═════ DATA IN THIS EXERCISE ═════
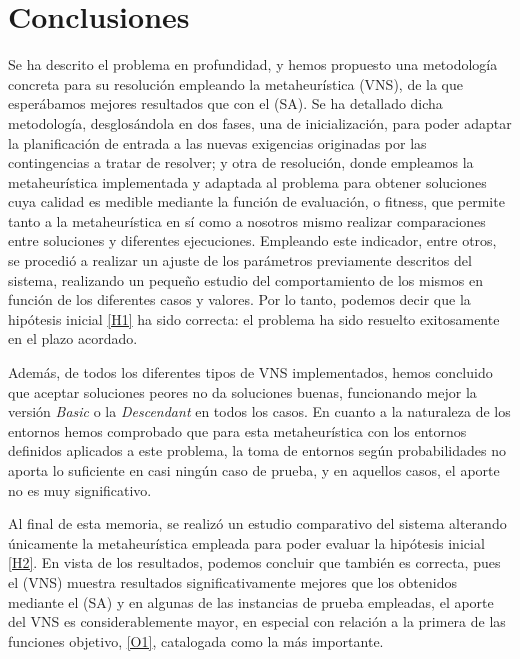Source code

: \graphicspath{{capitulos/Capitulo6-Conclusiones/recursos/}}


\section{Conclusiones} \label{capitulo:6}

Se ha descrito el problema en profundidad, y hemos propuesto una metodología concreta para su resolución empleando la metaheurística \vns{} (VNS), de la que esperábamos mejores resultados que con el \sa{} (SA). Se ha detallado dicha metodología, desglosándola en dos fases, una de inicialización, para poder adaptar la planificación de entrada a las nuevas exigencias originadas por las contingencias a tratar de resolver; y otra de resolución, donde empleamos la metaheurística implementada y adaptada al problema para obtener soluciones cuya calidad es medible mediante la función de evaluación, o fitness, que permite tanto a la metaheurística en sí como a nosotros mismo realizar comparaciones entre soluciones y diferentes ejecuciones. Empleando este indicador, entre otros, se procedió a realizar un ajuste de los parámetros previamente descritos del sistema, realizando un pequeño estudio del comportamiento de los mismos en función de los diferentes casos y valores. Por lo tanto, podemos decir que la hipótesis inicial \ref{H1} ha sido correcta: el problema ha sido resuelto exitosamente en el plazo acordado.

Además, de todos los diferentes tipos de VNS implementados, hemos concluido que aceptar soluciones peores no da soluciones buenas, funcionando mejor la versión \textit{Basic} o la \textit{Descendant} en todos los casos. En cuanto a la naturaleza de los entornos hemos comprobado que para esta metaheurística con los entornos definidos aplicados a este problema, la toma de entornos según probabilidades no aporta lo suficiente en casi ningún caso de prueba, y en aquellos casos, el aporte no es muy significativo.

Al final de esta memoria, se realizó un estudio comparativo del sistema alterando únicamente la metaheurística empleada para poder evaluar la hipótesis inicial \ref{H2}. En vista de los resultados, podemos concluir que también es correcta, pues el \vns{} (VNS) muestra resultados significativamente mejores que los obtenidos mediante el \sa{} (SA) y en algunas de las instancias de prueba empleadas, el aporte del VNS es considerablemente mayor, en especial con relación a la primera de las funciones objetivo, \ref{O1}, catalogada como la más importante.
═════
Restate the material word for word from its first line through the line containing "Se ha descrito", both included; the pictures do not belong in it.

Source code

: \graphicspath{{capitulos/Capitulo6-Conclusiones/recursos/}}


\section{Conclusiones} \label{capitulo:6}

Se ha descrito el problema en profundidad, y hemos propuesto una metodología concreta para su resolución empleando la metaheurística \vns{} (VNS), de la que esperábamos mejores resultados que con el \sa{} (SA). Se ha detallado dicha metodología, desglosándola en dos fases, una de inicialización, para poder adaptar la planificación de entrada a las nuevas exigencias originadas por las contingencias a tratar de resolver; y otra de resolución, donde empleamos la metaheurística implementada y adaptada al problema para obtener soluciones cuya calidad es medible mediante la función de evaluación, o fitness, que permite tanto a la metaheurística en sí como a nosotros mismo realizar comparaciones entre soluciones y diferentes ejecuciones. Empleando este indicador, entre otros, se procedió a realizar un ajuste de los parámetros previamente descritos del sistema, realizando un pequeño estudio del comportamiento de los mismos en función de los diferentes casos y valores. Por lo tanto, podemos decir que la hipótesis inicial \ref{H1} ha sido correcta: el problema ha sido resuelto exitosamente en el plazo acordado.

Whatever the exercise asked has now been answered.